Remember, pattern-matching is a CPU-intensive operation, so the goal of an implementation is to minimize as much as possible the number of filters tested for each URL.
So for both ABP (v1.8.1/Chromium) and HTTPSB (0.9.5.1/Chromium), I ran my reference benchmark, and here are the results for ADP first:
ABP.adbProfiler> number or filters tested per URL: 107 (sample: 9600 URLs)
ABP.adbProfiler> number or filters tested per URL: 107 (sample: 9800 URLs)
ABP.adbProfiler> number or filters tested per URL: 108 (sample: 10000 URLs)
ABP.adbProfiler> number or filters tested per URL: 108 (sample: 10200 URLs)
ABP.adbProfiler> number or filters tested per URL: 109 (sample: 10400 URLs)
ABP.adbProfiler> number or filters tested per URL: 108 (sample: 10600 URLs)
ABP.adbProfiler> number or filters tested per URL: 108 (sample: 10800 URLs)
ABP.adbProfiler> number or filters tested per URL: 107 (sample: 11000 URLs)
ABP.adbProfiler> number or filters tested per URL: 106 (sample: 11200 URLs)
ABP.adbProfiler> number or filters tested per URL: 107 (sample: 11400 URLs)
Then HTTPSB:
HTTPSB.adbProfiler> number or filters tested per URL: 9 (sample: 9600 URLs)

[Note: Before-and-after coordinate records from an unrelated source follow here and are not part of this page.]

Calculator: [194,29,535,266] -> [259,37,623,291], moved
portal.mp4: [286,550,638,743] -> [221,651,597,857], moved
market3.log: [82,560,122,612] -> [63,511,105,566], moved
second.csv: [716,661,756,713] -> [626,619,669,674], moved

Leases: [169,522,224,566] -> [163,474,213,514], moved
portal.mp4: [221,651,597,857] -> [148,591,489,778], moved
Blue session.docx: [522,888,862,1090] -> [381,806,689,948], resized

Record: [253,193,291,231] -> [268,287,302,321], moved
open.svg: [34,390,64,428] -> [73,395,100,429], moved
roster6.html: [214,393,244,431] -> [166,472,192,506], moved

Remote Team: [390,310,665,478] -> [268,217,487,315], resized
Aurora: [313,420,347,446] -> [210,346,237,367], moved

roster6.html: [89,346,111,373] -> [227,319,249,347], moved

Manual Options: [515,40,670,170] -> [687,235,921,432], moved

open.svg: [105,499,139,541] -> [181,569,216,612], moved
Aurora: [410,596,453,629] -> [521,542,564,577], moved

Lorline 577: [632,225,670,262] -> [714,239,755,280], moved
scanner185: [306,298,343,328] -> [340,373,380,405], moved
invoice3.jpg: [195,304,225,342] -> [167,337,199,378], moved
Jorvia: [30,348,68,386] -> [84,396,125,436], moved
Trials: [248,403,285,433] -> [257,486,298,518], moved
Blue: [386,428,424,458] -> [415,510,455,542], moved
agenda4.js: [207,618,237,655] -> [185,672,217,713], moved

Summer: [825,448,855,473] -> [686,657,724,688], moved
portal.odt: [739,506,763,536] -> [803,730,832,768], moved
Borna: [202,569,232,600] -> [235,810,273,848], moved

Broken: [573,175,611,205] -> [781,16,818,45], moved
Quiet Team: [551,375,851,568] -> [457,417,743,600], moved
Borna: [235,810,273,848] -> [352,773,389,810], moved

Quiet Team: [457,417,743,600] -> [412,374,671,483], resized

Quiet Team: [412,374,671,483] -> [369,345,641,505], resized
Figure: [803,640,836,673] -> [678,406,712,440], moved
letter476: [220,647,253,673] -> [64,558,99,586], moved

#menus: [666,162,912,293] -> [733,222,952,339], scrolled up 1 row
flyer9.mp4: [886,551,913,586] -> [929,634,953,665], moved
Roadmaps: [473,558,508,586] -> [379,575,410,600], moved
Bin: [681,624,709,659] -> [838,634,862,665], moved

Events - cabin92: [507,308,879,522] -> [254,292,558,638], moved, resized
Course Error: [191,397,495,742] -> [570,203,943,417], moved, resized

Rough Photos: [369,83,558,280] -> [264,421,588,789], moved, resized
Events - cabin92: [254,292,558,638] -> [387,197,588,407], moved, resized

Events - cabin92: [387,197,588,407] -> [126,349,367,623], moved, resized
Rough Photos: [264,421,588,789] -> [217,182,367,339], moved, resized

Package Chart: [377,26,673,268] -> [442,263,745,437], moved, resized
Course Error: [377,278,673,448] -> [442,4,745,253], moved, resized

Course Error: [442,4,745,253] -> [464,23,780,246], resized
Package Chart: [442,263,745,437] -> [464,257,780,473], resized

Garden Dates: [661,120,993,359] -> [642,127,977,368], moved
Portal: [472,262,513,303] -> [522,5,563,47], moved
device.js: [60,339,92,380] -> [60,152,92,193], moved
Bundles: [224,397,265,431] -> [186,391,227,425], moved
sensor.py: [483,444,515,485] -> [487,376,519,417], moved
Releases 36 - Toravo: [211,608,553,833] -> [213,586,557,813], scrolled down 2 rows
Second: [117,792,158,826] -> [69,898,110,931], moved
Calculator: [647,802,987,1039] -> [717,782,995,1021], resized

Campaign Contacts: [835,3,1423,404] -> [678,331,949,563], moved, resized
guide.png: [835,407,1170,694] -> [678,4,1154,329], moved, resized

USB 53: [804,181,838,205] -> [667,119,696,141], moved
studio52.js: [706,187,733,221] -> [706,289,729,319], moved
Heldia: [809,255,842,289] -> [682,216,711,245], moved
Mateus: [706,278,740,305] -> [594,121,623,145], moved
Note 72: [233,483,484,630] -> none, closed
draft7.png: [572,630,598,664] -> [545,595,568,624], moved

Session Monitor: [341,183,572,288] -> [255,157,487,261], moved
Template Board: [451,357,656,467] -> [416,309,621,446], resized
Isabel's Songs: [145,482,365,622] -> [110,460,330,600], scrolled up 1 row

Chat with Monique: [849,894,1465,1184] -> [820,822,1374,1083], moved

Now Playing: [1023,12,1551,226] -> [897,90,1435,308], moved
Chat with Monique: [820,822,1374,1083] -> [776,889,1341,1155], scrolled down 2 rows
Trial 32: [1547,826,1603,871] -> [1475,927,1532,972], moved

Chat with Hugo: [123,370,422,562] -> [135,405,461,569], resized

HTTPSB.adbProfiler> number or filters tested per URL: 8 (sample: 9800 URLs)
HTTPSB.adbProfiler> number or filters tested per URL: 8 (sample: 10000 URLs)
HTTPSB.adbProfiler> number or filters tested per URL: 8 (sample: 10200 URLs)
HTTPSB.adbProfiler> number or filters tested per URL: 8 (sample: 10400 URLs)
HTTPSB.adbProfiler> number or filters tested per URL: 8 (sample: 10600 URLs)
HTTPSB.adbProfiler> number or filters tested per URL: 8 (sample: 10800 URLs)
HTTPSB.adbProfiler> number or filters tested per URL: 8 (sample: 11000 URLs)
HTTPSB.adbProfiler> number or filters tested per URL: 8 (sample: 11200 URLs)
HTTPSB.adbProfiler> number or filters tested per URL: 8 (sample: 11400 URLs)
In other words, as per results above:
HTTPSB is able to reduce the 25,000+ pattern-matching filters found in EasyList and EasyPrivacy into only eight tests for each URL (on average), while ABP is not able to reduce these same 25,000+ pattern-matching filters into less than 107 tests for each URL (on average).
How each filter is tested is also important: it has to be fast.
Here is the filter test code in ABP (note the regular expression):
if (this.regexp.test(location) &&
(RegExpFilter.typeMap[contentType] & this.contentType) != 0 &&
(this.thirdParty == null || this.thirdParty == thirdParty) &&
this.isActiveOnDomain(docDomain))
{
return true;
}
return false;
In HTTPSB, the test differs according to the filter type: at parse time, filters are categorized and an optimal representation is picked to store them, which means each filter is tested with optimal code.
For example, this is the test code for one of a very common filter (note that no regular expression is used):
return url.substr(tokenBeg - 1, this.s.length) === this.s;
In HTTPSB, pattern-matching filtering is implemented with efficiency as the primary concern, and as a result HTTPSB is less likely to be a burden on the browser than ABP when loading web pages, especially those which are the results of hundreds of net requests.
HTTPSB's implementation of ABP-compatible net request filters is found in js/abp-filters.js. I consider optimizing to be a never ending quest. Sometimes new ideas come to mind after we thought we got close to ultimate code optimization. Finding new ways to optimize further has happened many times for my implementation of ABP filters, so I won't be silly and claim it can't be improved :-)